Читать «В муках рождения» онлайн - страница 105

Церенц

— Богу известно, что не в моих привычках проливать человеческую кровь, но быть воином — это такое проклятое ремесло, и мы живем в такое ужасное время, что невозможно питать настоящую жалость. Что это за время, братья мои! Как подумаю, ужас охватывает меня. Разбой, клятвоотступничество, предательство, неблагодарность, измена внутри страны и вне ее. Господи, помилуй Армению, помоги нашему несчастному на роду!..

— Несчастье в том, — сказал Хосров, — что ниоткуда не видно и проблеска надежды.

— Бедный Овнан, вся его надежда была на католикоса, он еще прошлой зимой ездил к нему просить, чтобы тот стал во главе народа, вооружил его…

— Я был на совете князей, когда Овнан сделал это предложение, а его в угоду князю Ктричу Гардманскому бросили в темницу, — сказал Ашот.

— Все они ничего не стоят — ни католикос, ни князья, ни нахарары… В этой огромной Армении бог создал только одного Овнана и того посадил на вершину Сасуна…

— Верно, — сказал Хосров.

— Чем ты хуже него? — сказал Гургену Ишханик. — У него силы твоей нет.

— Я прислушиваюсь к голосу сердца, а он подчиняется разуму. Я буду говорить о себе. Что греха таить, когда я узнал, что Васпуракан и князья Арцруни в опасности, я был свободен и решил пойти им на помощь.
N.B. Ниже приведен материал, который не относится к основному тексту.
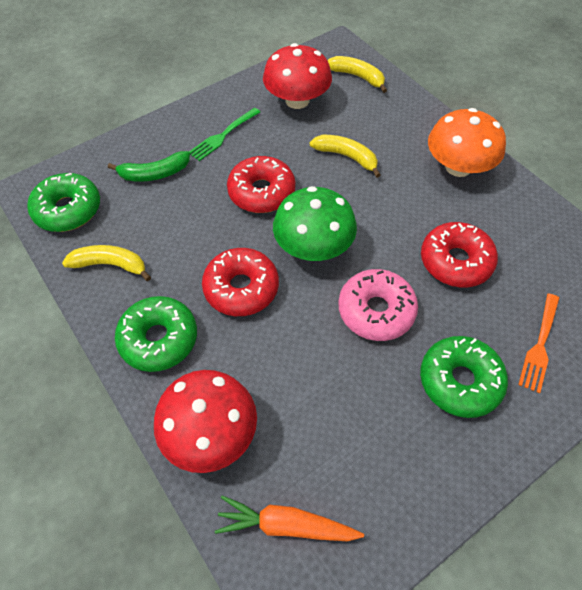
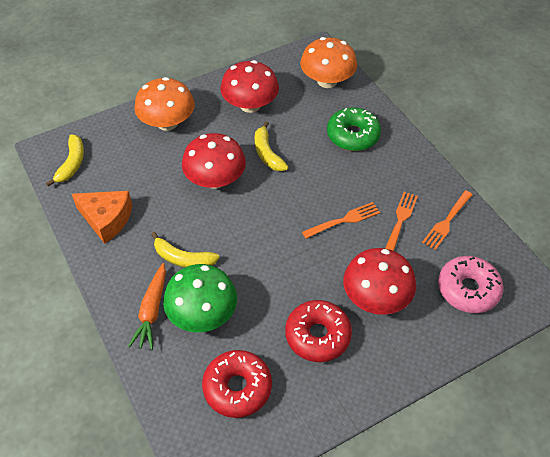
green banana: 1 -> 0
green donut: 3 -> 1
green fork: 1 -> 0
orange cheese: 0 -> 1
orange fork: 1 -> 3
orange mushroom: 1 -> 2
red donut: 3 -> 2
red mushroom: 2 -> 3

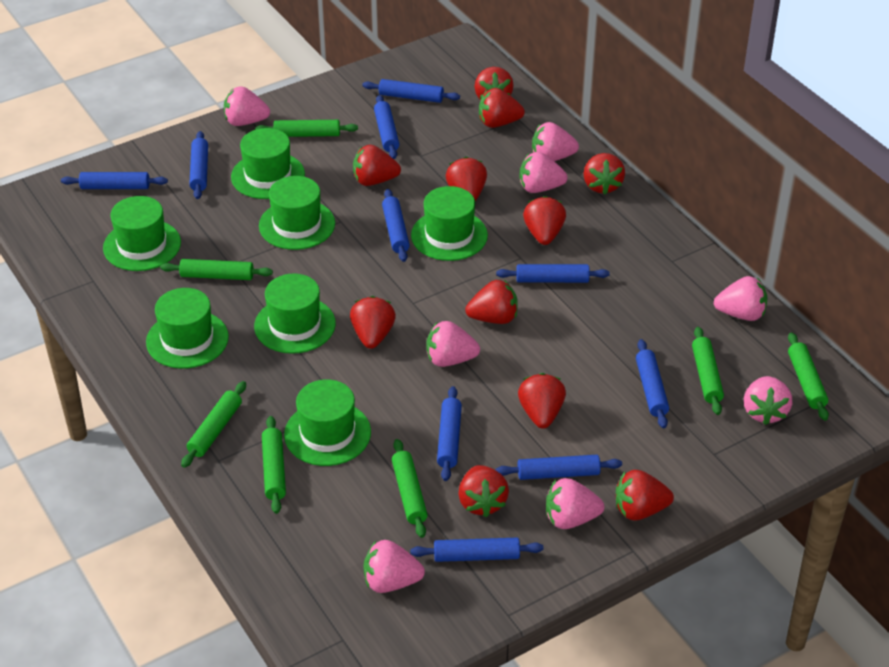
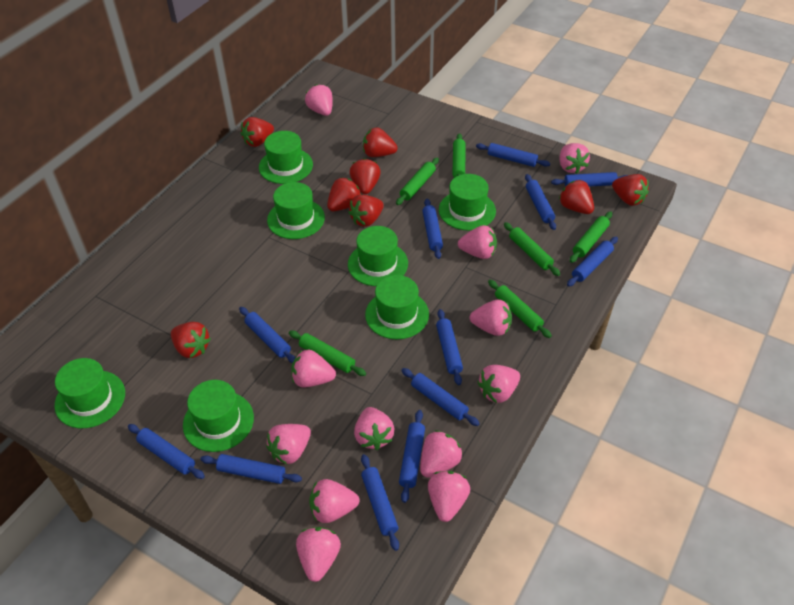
blue rolling pin: 10 -> 12
green rolling pin: 7 -> 6
pink strawberry: 8 -> 12
red strawberry: 11 -> 8

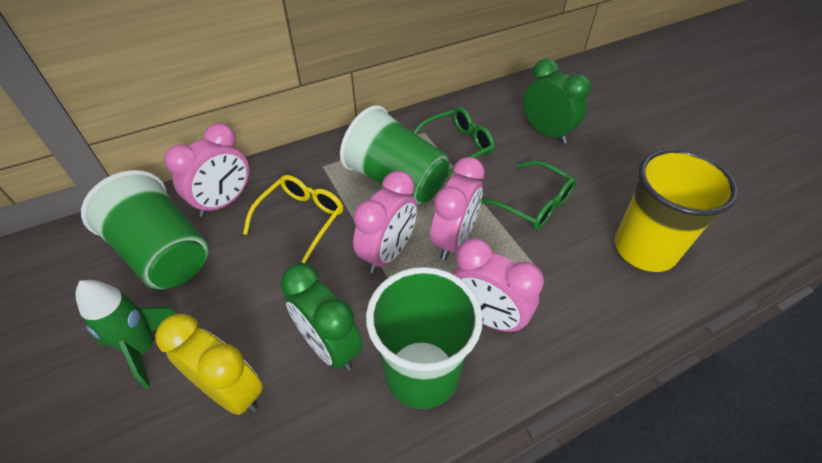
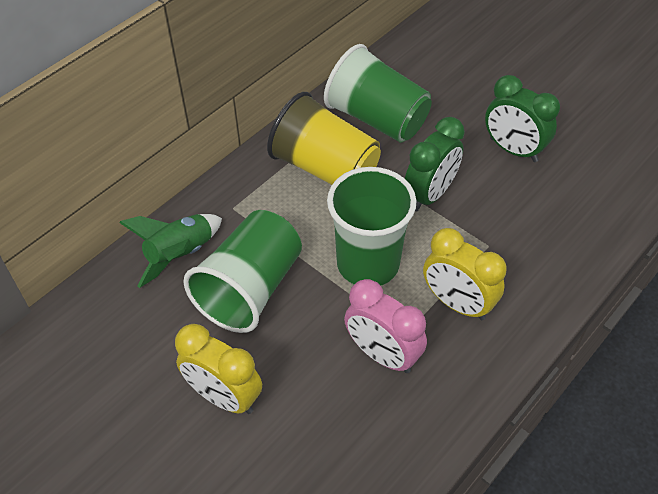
green glasses: 2 -> 0
pink clock: 4 -> 1
yellow clock: 1 -> 2
yellow glasses: 1 -> 0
Кровь клокотала у меня в жилах, я жаждал войны, сердце мое кипело, когда я слышал о бедствиях, причиняемых нечестивцами-арабами нашему бедному народу. Но все же я не тронулся из Багреванда. Вечером я решал ехать, а утром, когда вспоминал о несправедливостях, мне учиненных, остывал и не двигался с места. А Овнан, твердо зная, что армянские нахарары тщеславные, негодные, развратные люди и что горы его беззащитны, — все же со своим отрядом пошел на выручку Арцруни. Я верю, что если бы он вовремя подоспел, в Васпуракане не создалось бы такого положения, и Ашот не был бы предан, ибо Овнан, несомненно, узнал бы об измене и, как молнией, поразил бы изменников. Вот, Ишханик, разница между мной и Овнаном. А я, как ты, как Хосров, как Ашот, думаю о развлечениях, о покое, о мести, о своем нахарарском имени. Овнан же думает только о судьбе народа, мечтает о помощи, о выходе из бедственного положения своей родины. Однажды я его встретил, когда он один-одинешенек шел к духовной главе народа — католикосу.

— Посмотрим, теперь кого изберут католикосом, — сказал Ашот.

— Что? Разве католикос скончался?

— Да, скончался.

— Ну и слава богу, — сказал Гурген. — Кто знает, может быть, случайно выберут кого-нибудь достойнее его.

— Продолжай лучше, что ты хотел сказать, — заметил Хосров.

— Что тут продолжать, это всем известно. Я хотел сказать, что этот простой горец выше всех горожан, азатов, князей, нахараров и католикосов.

— Верно, я тоже так считаю, — добавил Хосров.

— Я пригласил его сюда, но для такого сурового человека, как Овнан, нет ничего приятного в мире: ни яств, ни ароматных вин, ни музыки, ни охоты… Он равнодушен ко всем радостям жизни.

— Ошибаешься, Гурген, — сказал Хосров. — Ты можешь сказать, что Овнан не ощутил никакой радости, когда повесили трех предателей? Он столько сделал для этой минуты!